→ **INFORMATION SUPPLIED**:

++++++++++++++++++++

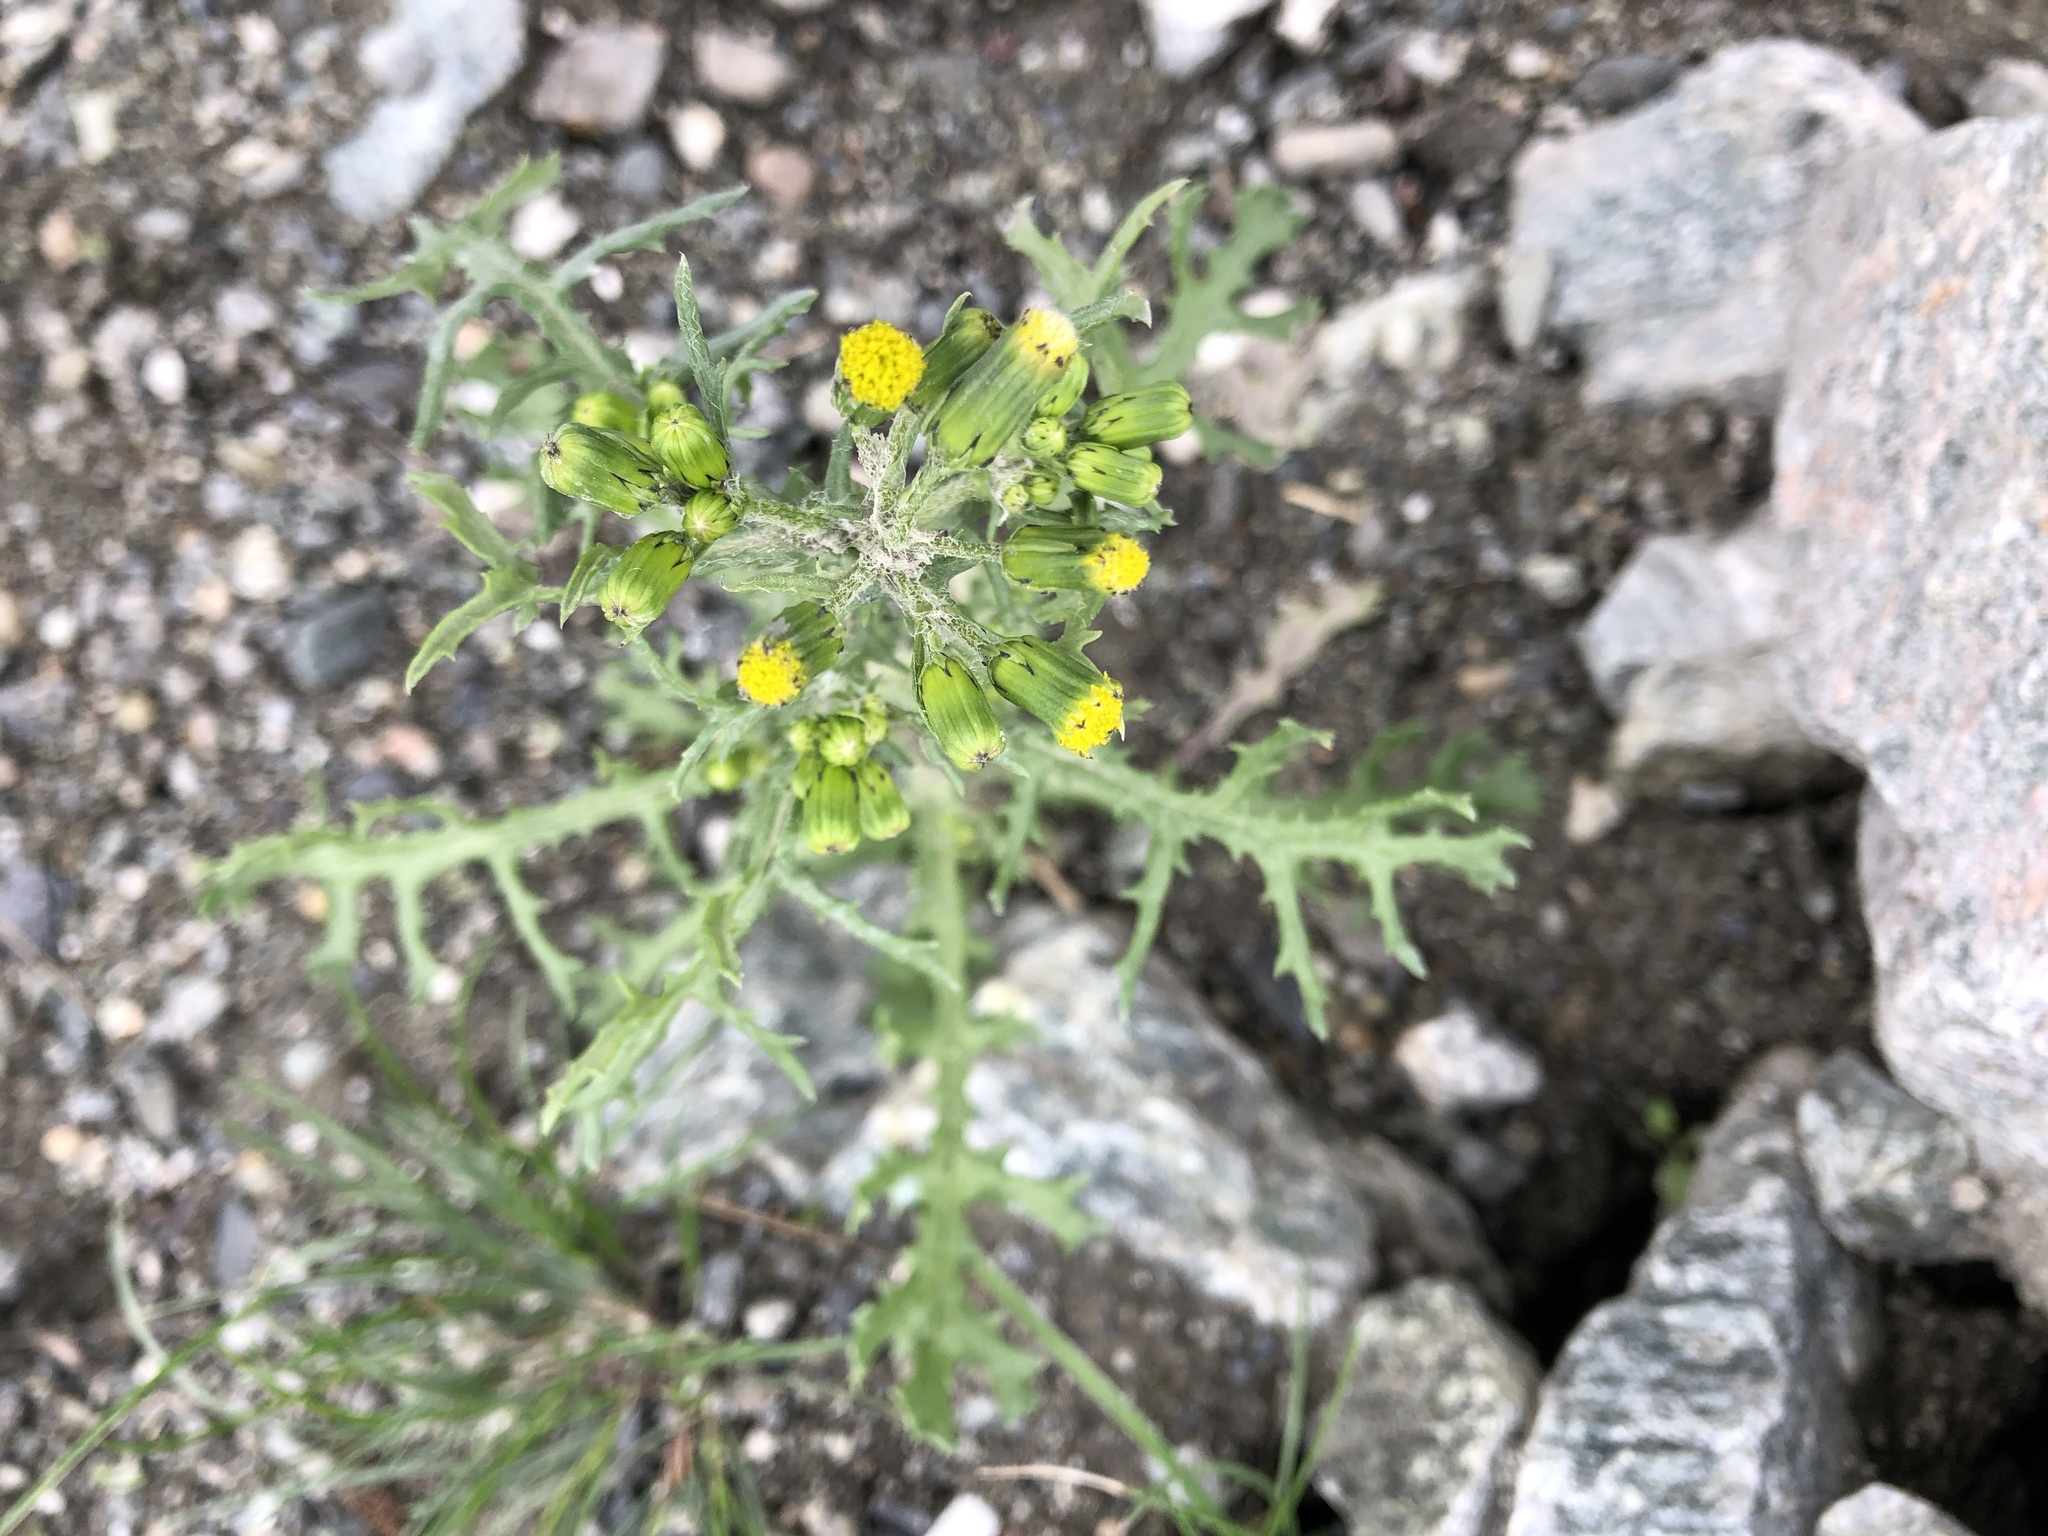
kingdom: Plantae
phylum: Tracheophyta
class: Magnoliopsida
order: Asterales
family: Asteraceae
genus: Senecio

++++++++++++++++++++

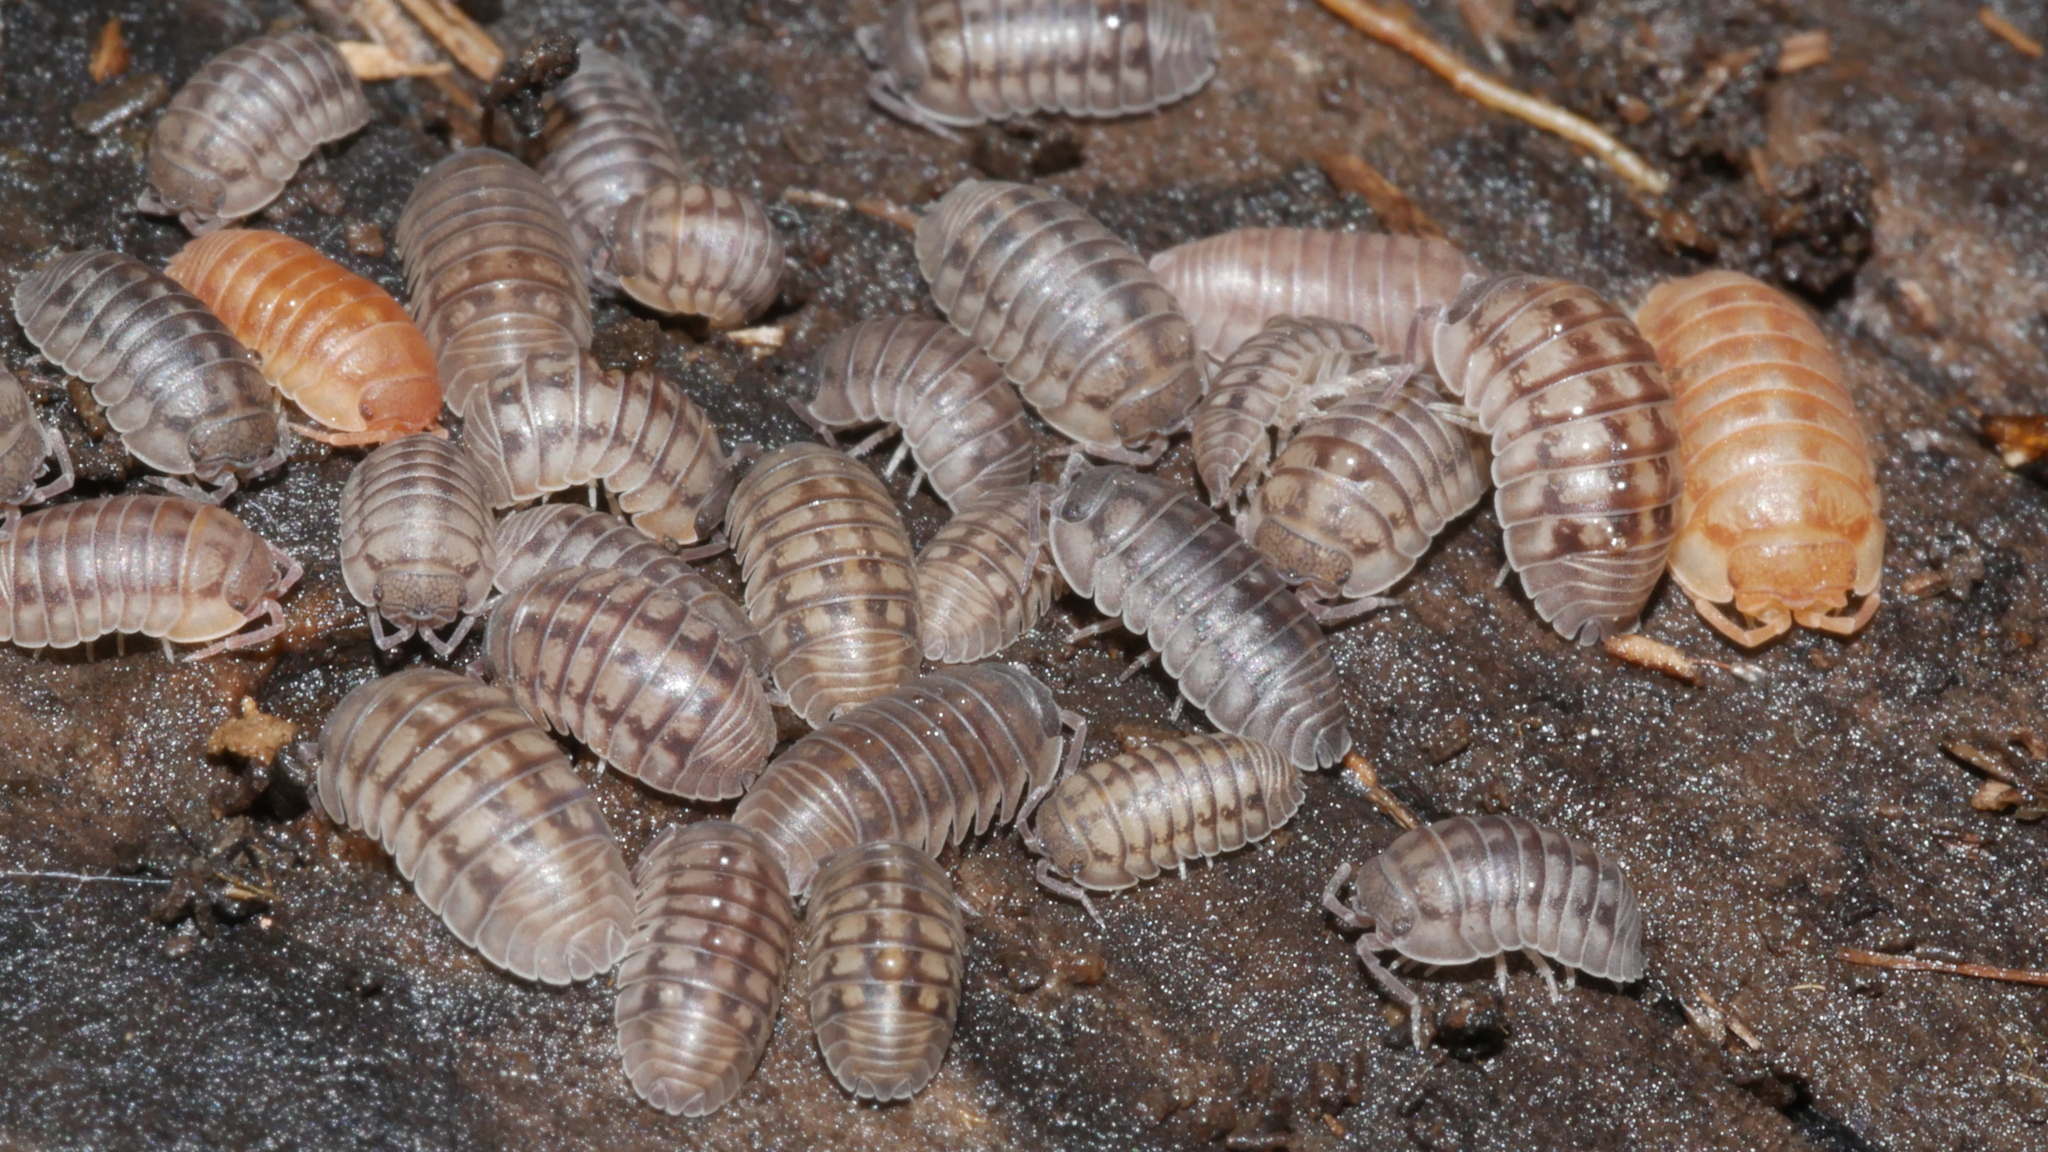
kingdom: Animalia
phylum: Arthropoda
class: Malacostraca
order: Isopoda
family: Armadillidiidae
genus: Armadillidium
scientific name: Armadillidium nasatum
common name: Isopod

++++++++++++++++++++

→ **REQUEST**:
Retype the lines starting at "kingdom: Animalia" and ending at "common name: Isopod", including both of those lines.

→ **FINAL RESULT**:
kingdom: Animalia
phylum: Arthropoda
class: Malacostraca
order: Isopoda
family: Armadillidiidae
genus: Armadillidium
scientific name: Armadillidium nasatum
common name: Isopod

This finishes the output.